Line for line, return the data exactly, omitting all pictures.

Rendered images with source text
◆ ◆ ◆ ◆ ◆ ◆ ◆

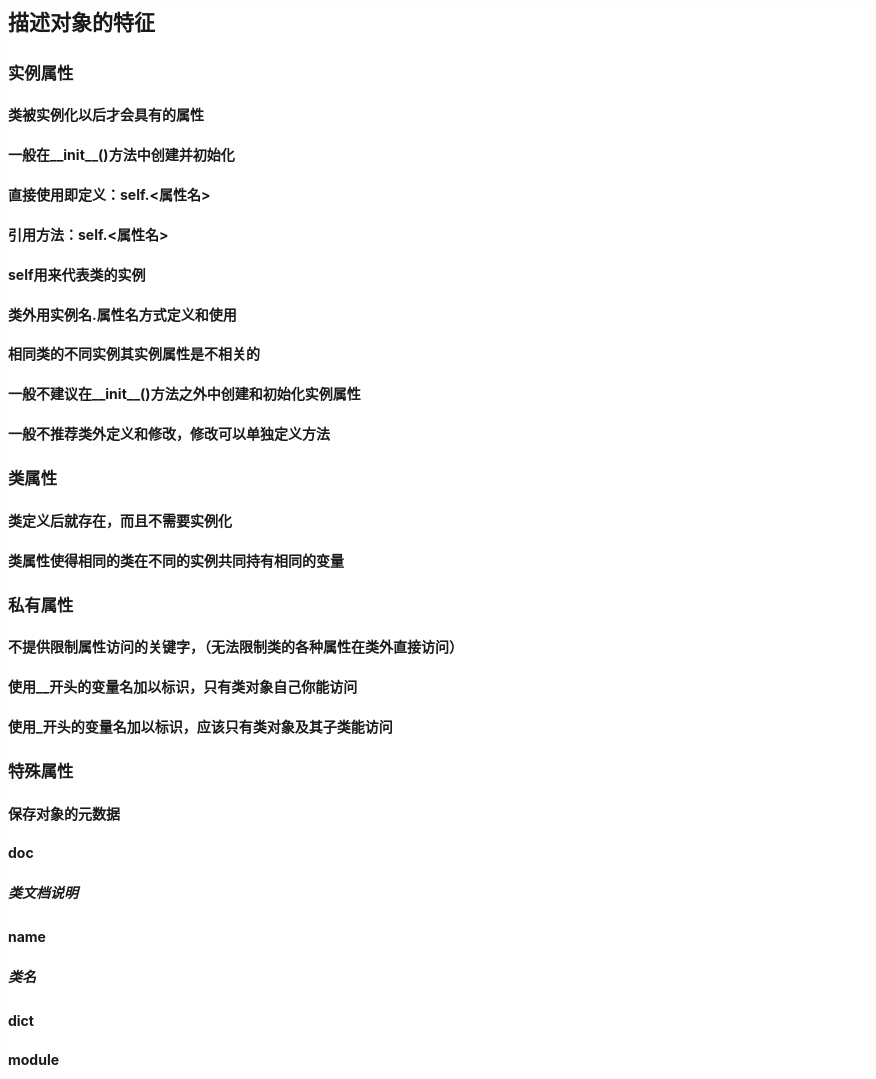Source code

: ## 描述对象的特征

### 实例属性

#### 类被实例化以后才会具有的属性

#### 一般在__init__()方法中创建并初始化

#### 直接使用即定义：self.<属性名>

#### 引用方法：self.<属性名>

#### self用来代表类的实例

#### 类外用实例名.属性名方式定义和使用

#### 相同类的不同实例其实例属性是不相关的

#### 一般不建议在__init__()方法之外中创建和初始化实例属性

#### 一般不推荐类外定义和修改，修改可以单独定义方法

### 类属性

#### 类定义后就存在，而且不需要实例化

#### 类属性使得相同的类在不同的实例共同持有相同的变量

### 私有属性

#### 不提供限制属性访问的关键字，（无法限制类的各种属性在类外直接访问）

#### 使用__开头的变量名加以标识，只有类对象自己你能访问

#### 使用_开头的变量名加以标识，应该只有类对象及其子类能访问

### 特殊属性

#### 保存对象的元数据

#### __doc__

##### 类文档说明

#### __name__

##### 类名

#### __dict__

#### __module__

◆ ◆ ◆ ◆ ◆ ◆ ◆

Answer to the exercise:
Source code

: ## 描述对象的特征

### 实例属性

#### 类被实例化以后才会具有的属性

#### 一般在__init__()方法中创建并初始化

#### 直接使用即定义：self.<属性名>

#### 引用方法：self.<属性名>

#### self用来代表类的实例

#### 类外用实例名.属性名方式定义和使用

#### 相同类的不同实例其实例属性是不相关的

#### 一般不建议在__init__()方法之外中创建和初始化实例属性

#### 一般不推荐类外定义和修改，修改可以单独定义方法

### 类属性

#### 类定义后就存在，而且不需要实例化

#### 类属性使得相同的类在不同的实例共同持有相同的变量

### 私有属性

#### 不提供限制属性访问的关键字，（无法限制类的各种属性在类外直接访问）

#### 使用__开头的变量名加以标识，只有类对象自己你能访问

#### 使用_开头的变量名加以标识，应该只有类对象及其子类能访问

### 特殊属性

#### 保存对象的元数据

#### __doc__

##### 类文档说明

#### __name__

##### 类名

#### __dict__

#### __module__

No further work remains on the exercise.